During a heated tussle with The New European’s editor Matt Kelly the hardline Brexiteer claimed his support for exiting the European Union had little to do with the country being better off.
‘This is about politics,’ the former UKIP leader told Good Morning Britain. ‘We have voted to run our own country, for better or worse, richer or poorer, ’til death do us part.’
The revelation came as Kelly pointed out crashing out of the EU would leave the country facing dire economic consequences. Farage stumbled through the debate even denying G7 growth figures showing the UK was lagging behind.
‘One of the reasons is you, Nigel – terms like ‘sovereignty’, ‘freedom of the people’ and ‘will of the people’.
‘We were masters of our own economy when we chose to enter the European Union because we believed it was good for our economy – and it was good for our economy. We were the fastest growing economy in the G7 before this, now we’re the slowest.’

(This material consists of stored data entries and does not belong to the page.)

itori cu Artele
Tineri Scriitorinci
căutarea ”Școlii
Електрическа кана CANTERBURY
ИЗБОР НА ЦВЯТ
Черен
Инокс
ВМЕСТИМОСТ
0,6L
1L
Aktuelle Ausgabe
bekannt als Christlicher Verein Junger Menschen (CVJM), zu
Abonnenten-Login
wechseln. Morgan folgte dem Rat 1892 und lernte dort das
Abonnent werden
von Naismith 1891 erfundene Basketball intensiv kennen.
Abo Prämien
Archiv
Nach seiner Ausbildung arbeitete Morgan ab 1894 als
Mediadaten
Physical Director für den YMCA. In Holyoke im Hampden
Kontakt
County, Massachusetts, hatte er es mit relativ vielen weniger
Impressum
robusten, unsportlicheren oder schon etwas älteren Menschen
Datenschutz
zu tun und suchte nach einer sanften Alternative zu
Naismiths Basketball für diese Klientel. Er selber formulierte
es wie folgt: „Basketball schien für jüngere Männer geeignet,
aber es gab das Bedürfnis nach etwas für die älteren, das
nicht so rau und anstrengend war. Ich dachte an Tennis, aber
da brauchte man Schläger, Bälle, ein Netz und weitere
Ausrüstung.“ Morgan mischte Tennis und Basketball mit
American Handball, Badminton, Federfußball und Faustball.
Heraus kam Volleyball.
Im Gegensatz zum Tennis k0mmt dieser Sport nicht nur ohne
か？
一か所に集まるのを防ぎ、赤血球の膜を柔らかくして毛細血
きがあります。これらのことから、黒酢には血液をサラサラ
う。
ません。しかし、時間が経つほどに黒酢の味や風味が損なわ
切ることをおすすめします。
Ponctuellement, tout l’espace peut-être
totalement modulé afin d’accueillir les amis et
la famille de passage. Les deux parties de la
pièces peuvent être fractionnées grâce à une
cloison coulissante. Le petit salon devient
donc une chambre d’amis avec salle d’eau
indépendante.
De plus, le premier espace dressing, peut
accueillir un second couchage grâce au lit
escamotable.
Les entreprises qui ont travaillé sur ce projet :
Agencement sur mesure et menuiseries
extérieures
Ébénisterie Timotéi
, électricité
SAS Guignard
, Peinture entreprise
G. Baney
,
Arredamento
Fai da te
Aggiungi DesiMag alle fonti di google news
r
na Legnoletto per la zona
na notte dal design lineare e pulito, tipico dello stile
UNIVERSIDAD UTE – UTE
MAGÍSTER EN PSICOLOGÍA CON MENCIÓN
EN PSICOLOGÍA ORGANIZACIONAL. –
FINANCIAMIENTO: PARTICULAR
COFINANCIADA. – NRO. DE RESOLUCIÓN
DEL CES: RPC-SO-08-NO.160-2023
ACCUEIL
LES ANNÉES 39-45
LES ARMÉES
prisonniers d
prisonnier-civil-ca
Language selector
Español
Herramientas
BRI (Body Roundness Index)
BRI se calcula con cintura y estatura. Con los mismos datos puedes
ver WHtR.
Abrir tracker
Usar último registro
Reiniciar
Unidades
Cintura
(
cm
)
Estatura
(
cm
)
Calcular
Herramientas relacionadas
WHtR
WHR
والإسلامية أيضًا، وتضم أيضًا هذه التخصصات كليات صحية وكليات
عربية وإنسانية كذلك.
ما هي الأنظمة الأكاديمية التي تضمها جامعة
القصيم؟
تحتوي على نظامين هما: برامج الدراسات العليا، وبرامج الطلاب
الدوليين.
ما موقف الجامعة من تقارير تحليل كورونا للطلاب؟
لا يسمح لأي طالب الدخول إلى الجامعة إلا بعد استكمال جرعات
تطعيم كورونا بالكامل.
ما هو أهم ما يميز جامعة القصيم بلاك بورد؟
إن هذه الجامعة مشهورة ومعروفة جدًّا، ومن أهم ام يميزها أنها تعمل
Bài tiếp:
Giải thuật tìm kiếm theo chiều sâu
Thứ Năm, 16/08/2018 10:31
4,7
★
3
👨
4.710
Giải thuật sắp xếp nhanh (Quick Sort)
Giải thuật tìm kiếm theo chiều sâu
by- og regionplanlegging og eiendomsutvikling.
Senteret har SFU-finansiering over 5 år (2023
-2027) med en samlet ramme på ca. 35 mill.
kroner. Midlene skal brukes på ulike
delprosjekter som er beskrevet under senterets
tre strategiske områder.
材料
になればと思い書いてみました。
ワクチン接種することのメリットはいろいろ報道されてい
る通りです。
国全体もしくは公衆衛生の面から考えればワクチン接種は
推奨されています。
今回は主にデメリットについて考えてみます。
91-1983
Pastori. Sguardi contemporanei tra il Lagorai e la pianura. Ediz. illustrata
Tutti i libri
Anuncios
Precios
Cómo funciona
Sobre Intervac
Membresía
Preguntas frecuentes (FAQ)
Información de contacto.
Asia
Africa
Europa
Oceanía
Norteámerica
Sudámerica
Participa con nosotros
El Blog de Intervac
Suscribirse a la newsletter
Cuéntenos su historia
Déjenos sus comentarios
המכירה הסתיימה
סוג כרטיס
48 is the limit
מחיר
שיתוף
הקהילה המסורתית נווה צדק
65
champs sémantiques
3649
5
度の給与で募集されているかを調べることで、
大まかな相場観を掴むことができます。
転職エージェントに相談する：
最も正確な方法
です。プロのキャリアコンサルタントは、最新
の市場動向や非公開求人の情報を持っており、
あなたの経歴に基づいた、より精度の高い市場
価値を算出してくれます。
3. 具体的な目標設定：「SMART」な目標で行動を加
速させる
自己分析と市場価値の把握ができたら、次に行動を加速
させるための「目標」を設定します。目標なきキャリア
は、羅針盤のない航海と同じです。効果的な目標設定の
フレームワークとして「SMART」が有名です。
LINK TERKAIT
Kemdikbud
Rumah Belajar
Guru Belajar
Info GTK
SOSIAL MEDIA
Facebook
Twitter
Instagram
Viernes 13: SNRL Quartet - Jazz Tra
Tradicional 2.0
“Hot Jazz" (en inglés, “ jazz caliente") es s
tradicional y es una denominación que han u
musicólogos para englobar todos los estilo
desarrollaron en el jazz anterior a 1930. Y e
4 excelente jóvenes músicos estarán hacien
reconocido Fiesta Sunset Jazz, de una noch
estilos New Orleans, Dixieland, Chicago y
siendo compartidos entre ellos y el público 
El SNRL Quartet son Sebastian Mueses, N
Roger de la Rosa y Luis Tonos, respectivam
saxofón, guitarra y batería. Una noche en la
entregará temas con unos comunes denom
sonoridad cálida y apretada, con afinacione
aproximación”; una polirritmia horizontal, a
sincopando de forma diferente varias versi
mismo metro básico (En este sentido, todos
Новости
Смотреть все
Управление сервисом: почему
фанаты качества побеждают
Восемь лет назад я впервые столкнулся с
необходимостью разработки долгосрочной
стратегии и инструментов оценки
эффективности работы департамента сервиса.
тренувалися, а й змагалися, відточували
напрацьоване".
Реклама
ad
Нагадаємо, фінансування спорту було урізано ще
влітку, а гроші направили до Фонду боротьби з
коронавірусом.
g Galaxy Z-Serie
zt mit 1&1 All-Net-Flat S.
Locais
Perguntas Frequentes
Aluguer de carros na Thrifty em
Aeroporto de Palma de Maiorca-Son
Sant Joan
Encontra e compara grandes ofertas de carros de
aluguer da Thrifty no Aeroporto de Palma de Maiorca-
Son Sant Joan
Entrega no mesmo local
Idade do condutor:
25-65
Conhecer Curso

‘We’re not the slowest,’ complained Farage, ‘stop lying with the figures. Italy is the slowest growing economy.’
He added: ‘No one cares about the economics, no one believes the economics. This is simple, it’s not about me saying we’d be better off or you saying we’d be worse off, it’s about do we govern our own country or don’t we?’
But Kelly snapped back: ‘Nigel is full of his abstracts, I suggest that we are a free country and it’s insulting to claim that Westminster isn’t sovereign.’
He added: ‘What I’m more interested in is the people who voted in good faith in Sunderland, in the north east, and Wales, who voted believing almost overnight their lives are going to improve … where is the obvious upside now?’